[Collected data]
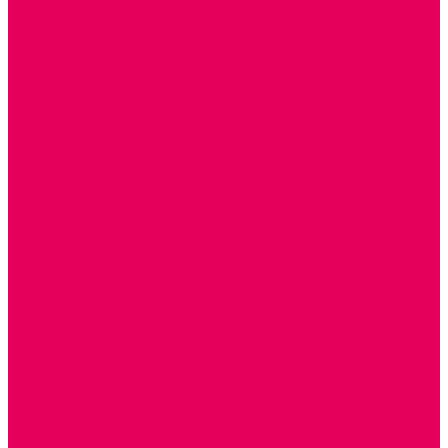
ДОМА и МЕБЕЛЬ ДЛЯ КУКОЛ
ОБРАЗНЫЕ ИГРУШКИ
ДЛЯ УБОРКИ
ДЛЯ СТИРКИ и ГЛАЖКИ
КУХНЯ
ПОСУДА и МЕЛКАЯ БЫТОВАЯ ТЕХНИКА
ПРОДУКТЫ
МАГАЗИН
БОЛЬНИЦА
МАСТЕРСКАЯ
ПАРИКМАХЕРСКАЯ
ТРАНСПОРТНЫЕ ИГРУШКИ
ПАРКОВКИ и ГАРАЖИ
ЛЕГКОВЫЕ
ГРУЗОВЫЕ
СПЕЦТЕХНИКА
СЛУЖЕБНЫЕ
ВОЕННЫЕ
САМОЛЕТЫ, ВЕРТОЛЕТЫ
ЖЕЛЕЗНАЯ ДОРОГА
ШКОЛА
ТЕМАТИЧЕСКИЕ НАБОРЫ
ТЕМАТИЧЕСКИЕ КОСТЮМЫ
ТЕАТРАЛИЗОВАННАЯ ДЕЯТЕЛЬНОСТЬ
МУЗЫКАЛЬНЫЕ ИНСТРУМЕНТЫ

• **To do**: Copy every line of text in the records above without changing anything, and leave out the pictures.

• **Exercise solution**:
ДОМА и МЕБЕЛЬ ДЛЯ КУКОЛ
ОБРАЗНЫЕ ИГРУШКИ
ДЛЯ УБОРКИ
ДЛЯ СТИРКИ и ГЛАЖКИ
КУХНЯ
ПОСУДА и МЕЛКАЯ БЫТОВАЯ ТЕХНИКА
ПРОДУКТЫ
МАГАЗИН
БОЛЬНИЦА
МАСТЕРСКАЯ
ПАРИКМАХЕРСКАЯ
ТРАНСПОРТНЫЕ ИГРУШКИ
ПАРКОВКИ и ГАРАЖИ
ЛЕГКОВЫЕ
ГРУЗОВЫЕ
СПЕЦТЕХНИКА
СЛУЖЕБНЫЕ
ВОЕННЫЕ
САМОЛЕТЫ, ВЕРТОЛЕТЫ
ЖЕЛЕЗНАЯ ДОРОГА
ШКОЛА
ТЕМАТИЧЕСКИЕ НАБОРЫ
ТЕМАТИЧЕСКИЕ КОСТЮМЫ
ТЕАТРАЛИЗОВАННАЯ ДЕЯТЕЛЬНОСТЬ
МУЗЫКАЛЬНЫЕ ИНСТРУМЕНТЫ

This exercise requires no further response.